O diretor Aneesh Chaganty tinha uma ideia clara para realizar “Fuja”: queria uma atriz que utilizasse cadeira de rodas no dia a dia, e não uma pessoa que fingisse ter as pernas paralisadas. Sem revelar quantas atrizes foram entrevistadas antes de chegar a Kiera Allen, o diretor conta que várias delas fingiam deficiência para serem aprovadas - nada que uma busca pelo Instagram não desmentisse com facilidade. Mas por que isso é tão importante? Em “Fuja”, que chega nesta sexta (2) à Netflix, a condição de Chloe (Kiera Allen) é parte essencial não apenas do roteiro, mas da tensão construída pelo roteiro do filme realizado pelo diretor do ótimo “Buscando” (2018).
“Fuja” tem início com um parto. Acompanhamos Diane Sherman (Sarah Paulson) dando à luz a uma criança frágil. Logo em seguida surge em tela a grande lista de problemas de saúde da filha de Diane. Assim, surpreende quando, após essa introdução, somos levados anos adiante, com Chloe às vésperas de ingressar na universidade e Diane lidando bem com isso. Na primeira cena pós-introdução, ela se mostra quase aliviada com a novidade em uma reunião na qual o diretor não mostra o rosto das participantes, apenas outros detalhes como uma caixa de lenços de papel sendo passada de mãe para mãe.
“Fuja” tem início como um drama que vai se transformando em um bom suspense. Por isso, qualquer informação sobre uma ou outra virada do roteiro pode ser considerado um spoiler. O texto é muito eficaz em construir Chloe a partir de suas capacidades do que de suas limitações, que se tornaram parte da rotina da jovem.
O roteiro de Chaganty e Sev Ohanian (também de “Buscando”) é ágil o suficiente na construção da tensão e nos detalhes que apresenta sem que o espectador perceba. Eles estão espalhados pelo texto e pelo ambiente do filme desde que reencontramos Chloe e Diane após o prólogo. A casa é isolada, distante de tudo, Chloe estuda sozinha, com a ajuda da mãe, uma professora, não a vemos usando telefone ou computadores, algo quase impossível para jovens de sua idade.
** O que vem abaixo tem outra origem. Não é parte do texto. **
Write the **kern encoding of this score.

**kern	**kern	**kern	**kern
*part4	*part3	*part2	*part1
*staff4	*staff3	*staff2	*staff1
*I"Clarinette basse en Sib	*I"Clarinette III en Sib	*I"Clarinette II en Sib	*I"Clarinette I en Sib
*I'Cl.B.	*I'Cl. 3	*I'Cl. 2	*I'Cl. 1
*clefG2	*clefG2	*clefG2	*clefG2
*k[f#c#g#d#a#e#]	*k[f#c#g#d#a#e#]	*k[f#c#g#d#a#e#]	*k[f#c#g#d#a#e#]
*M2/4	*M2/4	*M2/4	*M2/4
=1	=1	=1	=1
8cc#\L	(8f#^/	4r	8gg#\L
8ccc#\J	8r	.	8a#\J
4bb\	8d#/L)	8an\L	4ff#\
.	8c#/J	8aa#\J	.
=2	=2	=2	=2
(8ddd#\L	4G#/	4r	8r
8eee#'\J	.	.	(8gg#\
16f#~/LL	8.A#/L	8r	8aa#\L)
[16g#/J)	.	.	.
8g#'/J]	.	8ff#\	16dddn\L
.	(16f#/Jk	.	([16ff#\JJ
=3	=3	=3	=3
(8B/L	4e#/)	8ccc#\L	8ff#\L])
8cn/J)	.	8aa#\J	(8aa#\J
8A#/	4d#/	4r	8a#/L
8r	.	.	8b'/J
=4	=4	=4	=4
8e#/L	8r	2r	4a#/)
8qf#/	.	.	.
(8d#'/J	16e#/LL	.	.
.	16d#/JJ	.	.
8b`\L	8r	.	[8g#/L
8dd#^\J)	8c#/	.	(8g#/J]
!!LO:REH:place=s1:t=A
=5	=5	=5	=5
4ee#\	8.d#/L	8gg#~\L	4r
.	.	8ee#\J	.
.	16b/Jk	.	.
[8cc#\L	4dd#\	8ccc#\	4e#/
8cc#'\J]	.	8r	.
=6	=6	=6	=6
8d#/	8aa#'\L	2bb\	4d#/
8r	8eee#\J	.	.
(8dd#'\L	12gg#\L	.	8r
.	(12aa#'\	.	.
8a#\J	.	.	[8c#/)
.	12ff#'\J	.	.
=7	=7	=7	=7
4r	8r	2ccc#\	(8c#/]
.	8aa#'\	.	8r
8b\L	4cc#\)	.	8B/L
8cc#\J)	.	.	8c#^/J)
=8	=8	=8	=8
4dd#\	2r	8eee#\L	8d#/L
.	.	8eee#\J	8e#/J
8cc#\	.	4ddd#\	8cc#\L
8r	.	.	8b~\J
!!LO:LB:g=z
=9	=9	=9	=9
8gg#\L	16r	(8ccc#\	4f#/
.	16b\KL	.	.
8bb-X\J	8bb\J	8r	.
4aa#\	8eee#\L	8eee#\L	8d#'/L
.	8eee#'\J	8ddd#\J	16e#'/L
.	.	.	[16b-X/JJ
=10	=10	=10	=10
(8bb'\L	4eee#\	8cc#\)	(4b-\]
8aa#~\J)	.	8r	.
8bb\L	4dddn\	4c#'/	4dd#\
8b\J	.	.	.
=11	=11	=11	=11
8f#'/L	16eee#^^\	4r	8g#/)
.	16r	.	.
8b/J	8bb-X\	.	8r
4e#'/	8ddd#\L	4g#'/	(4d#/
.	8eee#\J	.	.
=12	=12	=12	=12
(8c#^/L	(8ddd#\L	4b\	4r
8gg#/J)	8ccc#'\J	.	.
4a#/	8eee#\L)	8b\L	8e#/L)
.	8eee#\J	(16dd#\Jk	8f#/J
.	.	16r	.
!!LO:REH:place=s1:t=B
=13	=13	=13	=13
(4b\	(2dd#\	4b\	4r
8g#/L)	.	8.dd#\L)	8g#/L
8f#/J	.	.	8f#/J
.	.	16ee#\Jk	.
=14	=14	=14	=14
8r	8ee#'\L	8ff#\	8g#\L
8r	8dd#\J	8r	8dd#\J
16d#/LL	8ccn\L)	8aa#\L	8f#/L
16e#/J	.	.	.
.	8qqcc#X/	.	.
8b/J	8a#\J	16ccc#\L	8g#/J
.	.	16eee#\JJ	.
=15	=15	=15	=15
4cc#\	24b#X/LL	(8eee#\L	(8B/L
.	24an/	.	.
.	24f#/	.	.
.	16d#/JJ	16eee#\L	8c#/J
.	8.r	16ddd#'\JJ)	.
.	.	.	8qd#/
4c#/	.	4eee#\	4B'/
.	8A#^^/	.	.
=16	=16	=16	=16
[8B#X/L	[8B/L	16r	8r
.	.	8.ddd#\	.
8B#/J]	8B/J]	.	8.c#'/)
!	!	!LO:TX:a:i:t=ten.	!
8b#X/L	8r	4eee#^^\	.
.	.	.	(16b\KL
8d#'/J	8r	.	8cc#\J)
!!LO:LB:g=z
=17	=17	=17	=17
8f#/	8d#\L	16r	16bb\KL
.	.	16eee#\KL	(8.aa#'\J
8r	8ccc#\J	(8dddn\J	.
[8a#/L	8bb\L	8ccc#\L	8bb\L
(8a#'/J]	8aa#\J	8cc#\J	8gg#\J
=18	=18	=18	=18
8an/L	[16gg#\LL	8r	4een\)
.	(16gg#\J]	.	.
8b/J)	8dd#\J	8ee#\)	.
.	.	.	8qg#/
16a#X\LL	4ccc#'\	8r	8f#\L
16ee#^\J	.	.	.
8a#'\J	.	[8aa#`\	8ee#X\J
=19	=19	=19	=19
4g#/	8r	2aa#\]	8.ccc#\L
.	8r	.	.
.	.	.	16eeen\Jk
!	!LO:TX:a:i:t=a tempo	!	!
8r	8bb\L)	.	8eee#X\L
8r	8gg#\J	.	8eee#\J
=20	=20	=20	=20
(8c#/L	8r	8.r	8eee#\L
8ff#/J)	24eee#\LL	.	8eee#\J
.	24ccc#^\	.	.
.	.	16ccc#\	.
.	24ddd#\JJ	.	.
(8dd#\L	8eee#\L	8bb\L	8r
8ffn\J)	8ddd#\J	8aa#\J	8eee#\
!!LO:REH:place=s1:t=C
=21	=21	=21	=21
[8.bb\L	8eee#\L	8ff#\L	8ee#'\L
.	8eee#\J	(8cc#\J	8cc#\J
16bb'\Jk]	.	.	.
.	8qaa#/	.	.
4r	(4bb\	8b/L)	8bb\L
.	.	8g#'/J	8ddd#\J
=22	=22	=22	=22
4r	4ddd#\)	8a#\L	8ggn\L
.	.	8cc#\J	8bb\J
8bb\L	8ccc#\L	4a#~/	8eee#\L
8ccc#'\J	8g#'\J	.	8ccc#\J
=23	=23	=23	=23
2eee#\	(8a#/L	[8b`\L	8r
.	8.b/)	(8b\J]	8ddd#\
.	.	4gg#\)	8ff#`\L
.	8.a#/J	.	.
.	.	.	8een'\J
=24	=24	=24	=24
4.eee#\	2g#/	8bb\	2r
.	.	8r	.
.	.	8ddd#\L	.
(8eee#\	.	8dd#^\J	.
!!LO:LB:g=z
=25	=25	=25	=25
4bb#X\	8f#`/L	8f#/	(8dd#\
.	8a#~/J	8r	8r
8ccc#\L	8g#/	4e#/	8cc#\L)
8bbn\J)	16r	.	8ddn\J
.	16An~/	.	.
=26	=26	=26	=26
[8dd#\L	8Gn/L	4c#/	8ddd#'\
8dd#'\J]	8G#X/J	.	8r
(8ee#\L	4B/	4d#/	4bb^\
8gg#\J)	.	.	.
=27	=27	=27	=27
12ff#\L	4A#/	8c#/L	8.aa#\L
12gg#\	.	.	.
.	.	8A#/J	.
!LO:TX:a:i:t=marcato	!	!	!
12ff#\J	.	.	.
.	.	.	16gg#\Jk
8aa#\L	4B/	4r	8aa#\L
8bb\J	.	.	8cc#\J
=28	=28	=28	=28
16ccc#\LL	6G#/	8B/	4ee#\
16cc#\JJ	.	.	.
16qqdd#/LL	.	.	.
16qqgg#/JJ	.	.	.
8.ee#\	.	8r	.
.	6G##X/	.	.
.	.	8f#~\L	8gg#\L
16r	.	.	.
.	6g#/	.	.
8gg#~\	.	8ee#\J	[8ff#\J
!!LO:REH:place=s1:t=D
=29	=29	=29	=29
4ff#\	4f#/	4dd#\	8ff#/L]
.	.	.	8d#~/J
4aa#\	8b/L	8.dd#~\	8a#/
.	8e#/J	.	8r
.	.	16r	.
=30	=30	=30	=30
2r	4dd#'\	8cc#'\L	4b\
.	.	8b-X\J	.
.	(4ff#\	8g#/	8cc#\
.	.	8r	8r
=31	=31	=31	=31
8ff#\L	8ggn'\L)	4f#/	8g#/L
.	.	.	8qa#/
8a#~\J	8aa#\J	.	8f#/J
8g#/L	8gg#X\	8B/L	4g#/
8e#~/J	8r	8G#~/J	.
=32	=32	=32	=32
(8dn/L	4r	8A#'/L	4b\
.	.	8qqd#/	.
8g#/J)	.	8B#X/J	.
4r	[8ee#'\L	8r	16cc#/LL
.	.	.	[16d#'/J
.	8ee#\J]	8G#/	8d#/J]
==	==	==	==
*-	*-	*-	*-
Seu único contato com o mundo externo são algumas saídas com a mãe e a chegada do carteiro.
Esses detalhes que inicialmente parecem normais vão se transformando em pistas do que vem a seguir. “Fuja” é um filme de boas surpresas e viradas que sutilmente são acompanhadas pelas câmeras e pelo enquadramento - o ambiente de Chloe, que antes parecia um porto seguro, se torna opressor, mais escuro e de poucas saídas.
Quando chega, a virada não pega o espectador de surpresa, mas transforma o filme em um eficaz thriller psicológico potencializado pela condição de sua protagonista. As atuações de Sarah Paulson e Kiera Allen são espetaculares e garantem o tom desejado pelo diretor. Diane é construída como uma mulher amorosa e cuidadosa com a filha, já Allen vive uma jovem decidida a ir além de suas limitações, o que fica muito claro na cena que abre o terceiro ato.
Em seu ato final, vale dizer, “Fuja” abraça a influência de Stephen King e Alfred Hitchcock ao invés de se enveredar pelo drama sobre as limitações físicas que servem apenas como característica intrínseca da protagonista, não como conflito.
“Fuja” dá umas derrapadas quando se aproxima do fim, com algumas soluções construídas apenas para garantir a tensão do arco final, mas a conclusão ainda assim é satisfatória. É em seu epílogo, porém, que o filme brilha, com uma dose de sadismo e crueldade que o espectador não sabia precisar, mas que o roteiro entrega de forma brilhante.
O lançamento da Netflix, originalmente lançado pelo Hulu nos EUA, é um filme simples e pequeno, mas extremamente bem editado e com atuações seguras. Em seu segundo filme, Aneesh Chagantai mostra ser um nome interessante na indústria, um diretor a ser acompanhado de perto. Ele constrói “Fuja” quase como o oposto de “Buscando”, mas desperta no espectador a mesma sensação nos dois filmes.